The recent developments in Armenia’s tax policy are often presented as an “evolution” — a process of introducing modern methods and modernizing the system. However, this process is frequently not accompanied by a strengthening of economic policy and is moving in a dangerous direction, deepening the mismatch between tax administration and the real economy.
Evolution With a Negative Logic
According to former Chairman of the State Revenue Committee Davit Ananyan, tax collection and ensuring budget revenues are ongoing processes with clearly defined tools. However, their effectiveness largely depends on the state of the economic environment.
“Tax collection and ensuring budget revenues are continuous processes that must proceed within the logic of economic development. When the economic environment does not develop sufficiently, but tax collection indicators remain unchanged and assume annual growth, tax administration starts moving in a stricter direction,” Ananyan notes.
He explains that in such a situation, tax authorities are forced to apply harsher mechanisms, regardless of the real economic potential. If political instability is added to this, the use of operational and investigative methods by tax bodies sometimes acquires not only economic but also political overtones.

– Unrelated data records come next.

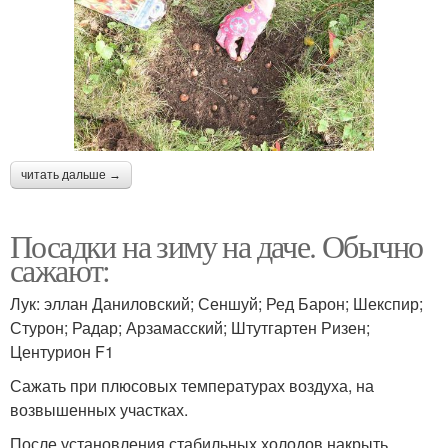
читать дальше →
Посадки на зиму на даче. Обычно
сажают:
Лук: эллан Даниловский; Сеншуй; Ред Барон; Шекспир;
Стурон; Радар; Арзамасский; Штутгартен Ризен;
Центурион F1
Сажать при плюсовых температурах воздуха, на
возвышенных участках.
После установления стабильных холодов накрыть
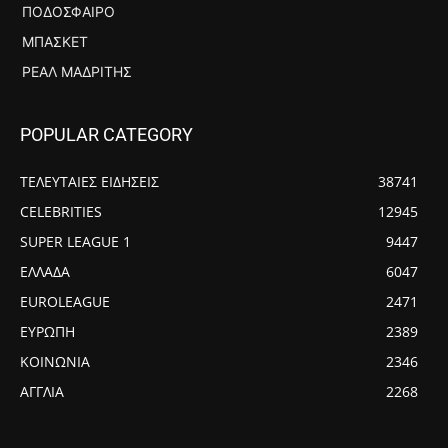
ΠΟΔΌΣΦΑΙΡΟ
ΜΠΆΣΚΕΤ
ΡΕΆΛ ΜΑΔΡΊΤΗΣ
POPULAR CATEGORY
ΤΕΛΕΥΤΑΙΕΣ ΕΙΔΗΣΕΙΣ
38741
CELEBRITIES
12945
SUPER LEAGUE 1
9447
ΕΛΛΑΔΑ
6047
EUROLEAGUE
2471
ΕΥΡΩΠΗ
2389
ΚΟΙΝΩΝΙΑ
2346
ΑΓΓΛΙΑ
2268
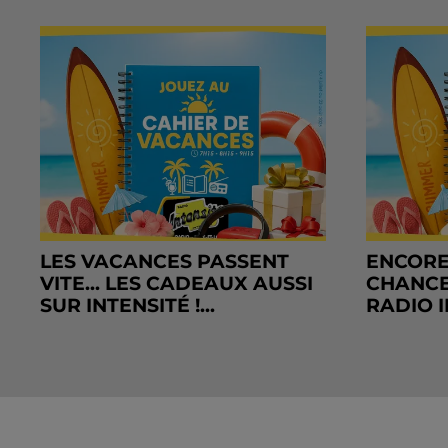
LES VACANCES PASSENT
ENCORE
VITE... LES CADEAUX AUSSI
CHANCE
SUR INTENSITÉ !...
RADIO I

Promises Without Economic Potential
Ananyan compares the economic situation to a family structure:
“The country is like a big family. Leaders have promised that a certain amount of money will be collected, but the family’s real income potential does not reach that level. Nevertheless, they try to fulfill these promises regardless of the actual economic possibilities.”
As a result, a budgetary policy is formed in which indicators are set from the top down, without considering the structural characteristics of the economy and its real growth potential.
Consequently, tax authorities are forced to “collect” the promised amounts not through economic growth, but by tightening administrative measures.
Absence of Economic Policy as a Systemic Root
According to Ananyan, the problem is not limited to the tax sphere — it is deeper and connected to the actual absence of economic policy.
“Look, there is an economy, there is economic policy, and there is its macroeconomic component. Only after that should fiscal and tax policies come into play. This is a logical chain. When real economic policy is not pursued, macroeconomic, fiscal, and monetary policies operate only within their limited frameworks, without systemic connections,” he emphasizes.
The break in this chain leads to tax policy remaining without strategic direction and turning into a purely fiscal tool.
The Primacy of Fiscal Goals
When tax policy is deprived of an economic strategy, it focuses exclusively on ensuring budgetary indicators.
“For example, if fiscal policy has set that a certain percentage of GDP must be collected in taxes, tax authorities begin to implement strict administration to achieve that figure,” says Ananyan.
Within this approach, the following steps are taken: limiting the opportunities of microbusinesses, increasing pressure on those operating under the turnover tax regime, and raising the tax burden in various areas.
According to Ananyan, the recent tax changes are based solely on the pursuit of fiscal goals rather than on stimulating economic growth.
“We have an economic policy that exists only on paper — or does not exist at all. Fiscal policy is limited by its own rules, and tax policy pursues only the goal of ensuring revenue,” he concludes.